Because a person’s entire existence traversed the current, it
would’ve seen everything about a person pass through it, so Ken
coined the neuroelectrical network “The Witness.”

However, it simply wasn’t enough for Ken and
Jin to discover an entire unified neuroelectrical network. They
couldn’t merely point it out; they had to do something with it or
to it. Everyone was already aware that the brain’s functioning was
a complicated byproduct of electrochemicals, electrical impulses of
neurons through synapses. It wasn’t breaking news to anyone. It
wasn’t a major discovery or a game changer. Nobody would care about
The Witness if it didn’t do anything or if nothing could be done
with it.

 

Ken and Jin had to learn more about The
Witness. So, they did. Well, Jin did.

Jin decided they should focus on interpreting
the vibrations of The Witness, since maybe they would elucidate the
brain’s methodology. Maybe dissecting the vibrations of The Witness
would compel the brain to confess how communication within it
actually occurred—how the brain actually made a person
a
person
. Maybe the neuroelectrical vibrations of The Witness
would lead them to what every conscious, insightful person
wondered: What makes us tick? What makes us
us
?

“Like that dude on Oprah always says,” Ken
quipped. “You want to find the seat of the soul.”
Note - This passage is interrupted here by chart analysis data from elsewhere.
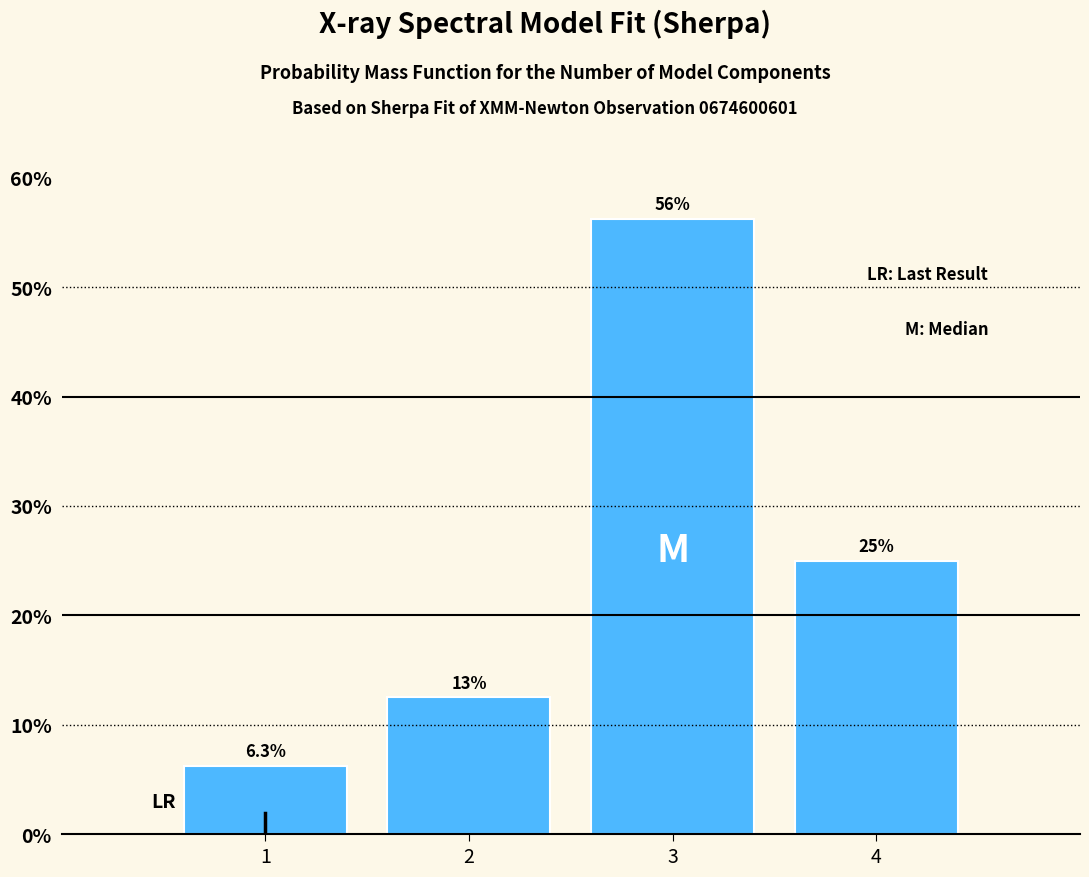

Rank the categories by value from lowest to highest.

1, 2, 4, 3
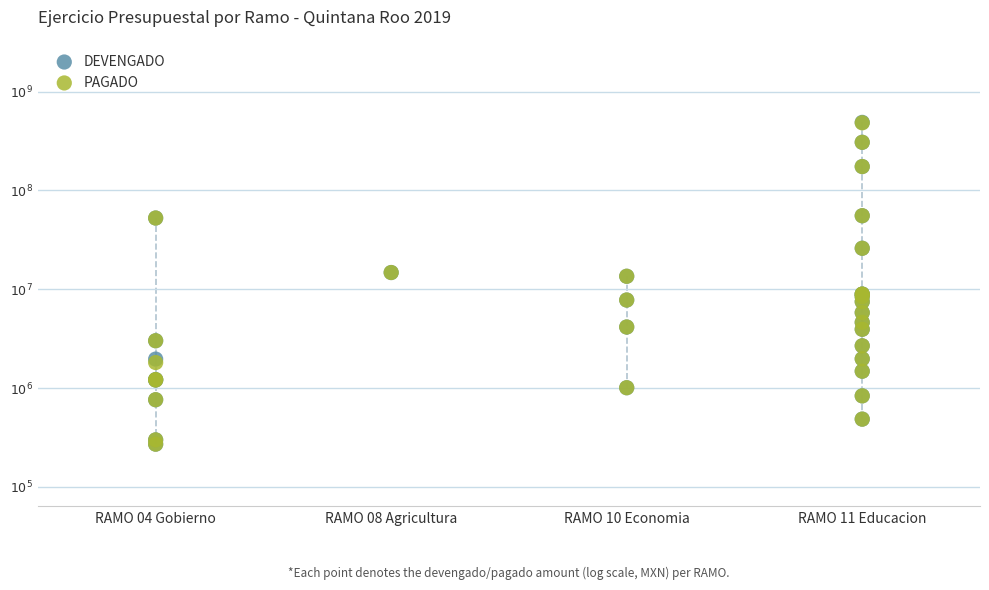

What are all the series names shown in the legend?

DEVENGADO, PAGADO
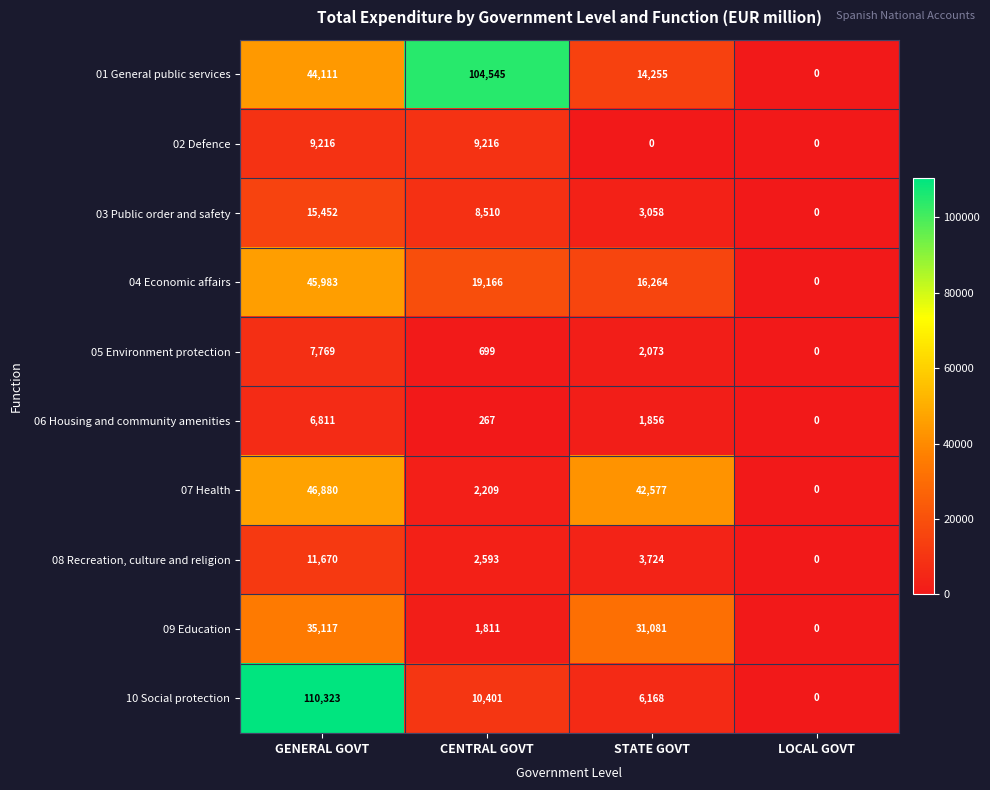

At which label does 08 Recreation, culture and religion first exceed 3724?

GENERAL GOVT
Jin didn’t get the joke. Jin seemed perturbed
Ken knew what anyone on Oprah ever said in the entire history of
Oprah. Why would Ken watch Oprah? Well, that was what it looked
like Jin was thinking. That was how it looked to Ken.

 

Jin firmly decided the pair could find what
they were looking for if they examined the current of The Witness
closely enough. Jin firmly decided that if they could decode The
Witness, they could translate the very language of the brain.

They didn’t do either of those things.

However, Jin did discover something.

Looking back, Ken realized that Jin, besides
that
something
, also discovered how to get a bullet put
through his brain.

God Jin, what did they do to you?

 

Long before the bullet, Jin discovered how,
as The Witness vibrated to stimulate the brain into producing
information, the neuroelectrical vibrations of The Witness rippled
outward. As the current spread outward, it continued to vibrate,
even if very faintly. The rippling and vibrating continued until
the person entered a sleep cycle, at which time all neuroelectrical
vibrations of The Witness would slow down into delta brainwaves,
until the ripples and vibrations eventually diffused into
nonexistence. For Jin, the discovery was a complete game changer.
Jin firmly believed it meant that, since traces of those vibrations
remained, their stimulation of the brain could be repeated.